Saved entries
------------------------------------

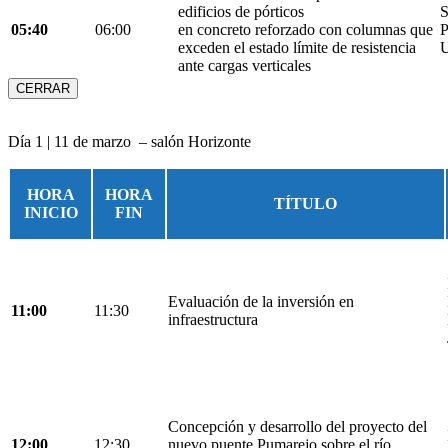
edificios de pórticos
S
05:40
06:00
en concreto reforzado con columnas que
P
exceden el estado límite de resistencia
U
ante cargas verticales
CERRAR
Día 1 | 11 de marzo – salón Horizonte
HORA
HORA
TÍTULO
INICIO
FIN
Evaluación de la inversión en
11:00
11:30
infraestructura
Concepción y desarrollo del proyecto del
12:00
12:30
nuevo puente Pumarejo sobre el río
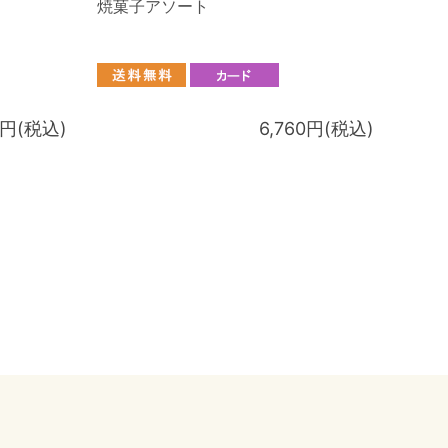
焼菓子アソート
8円(税込)
6,760円(税込)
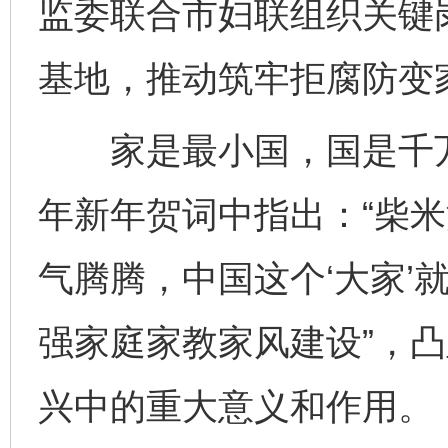
监委联合市妇联组织关键
基地，推动筑牢拒腐防变
家是最小国，国是千万
年新年贺词中指出：“柴米
气腾腾，中国这个‘大家’
强家庭家教家风建设”，
兴中的重大意义和作用。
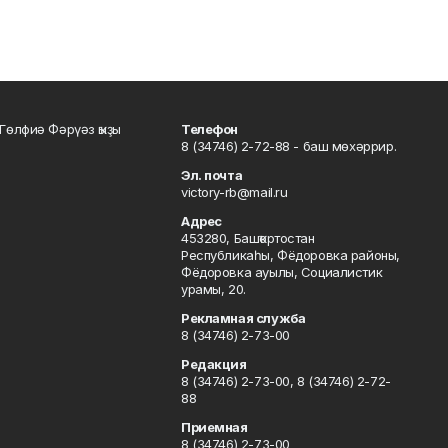
Гөлфиә Фәрүәз ҡыҙы
Телефон
8 (34746) 2-72-88 - баш мөхәррир.
Эл. почта
victory-rb@mail.ru
Адрес
453280, Башҡортостан
Республикаһы, Фёдоровка районы,
Фёдоровка ауылы, Социалистик
урамы, 20.
Рекламная служба
8 (34746) 2-73-00
Редакция
8 (34746) 2-73-00, 8 (34746) 2-72-
88
Приемная
8 (34746) 2-73-00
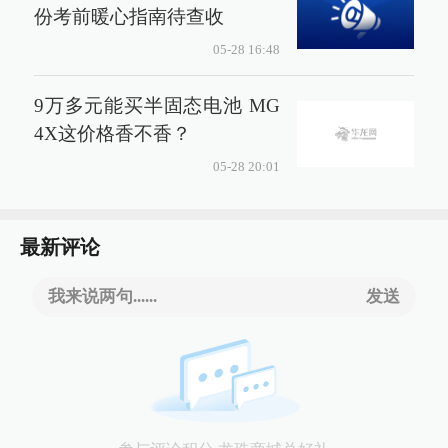
份考前暖心指南待查收
05-28 16:48
9万多元能买半固态电池 MG
4X这价格香不香？
05-28 20:01
最新评论
我来说两句......
发送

------------------------------------

Each line from the one containing "exceden el estado límite de resistencia" through the final line of the data must be reproduced exactly, both ends included, with no pictures in the copy.

TASK ANSWER:
exceden el estado límite de resistencia
U
ante cargas verticales
CERRAR
Día 1 | 11 de marzo – salón Horizonte
HORA
HORA
TÍTULO
INICIO
FIN
Evaluación de la inversión en
11:00
11:30
infraestructura
Concepción y desarrollo del proyecto del
12:00
12:30
nuevo puente Pumarejo sobre el río
焼菓子アソート
8円(税込)
6,760円(税込)
监委联合市妇联组织关键
基地，推动筑牢拒腐防变
家是最小国，国是千万
年新年贺词中指出：“柴米
气腾腾，中国这个‘大家’
强家庭家教家风建设”，
兴中的重大意义和作用。
Гөлфиә Фәрүәз ҡыҙы
Телефон
8 (34746) 2-72-88 - баш мөхәррир.
Эл. почта
victory-rb@mail.ru
Адрес
453280, Башҡортостан
Республикаһы, Фёдоровка районы,
Фёдоровка ауылы, Социалистик
урамы, 20.
Рекламная служба
8 (34746) 2-73-00
Редакция
8 (34746) 2-73-00, 8 (34746) 2-72-
88
Приемная
8 (34746) 2-73-00
份考前暖心指南待查收
05-28 16:48
9万多元能买半固态电池 MG
4X这价格香不香？
05-28 20:01
最新评论
我来说两句......
发送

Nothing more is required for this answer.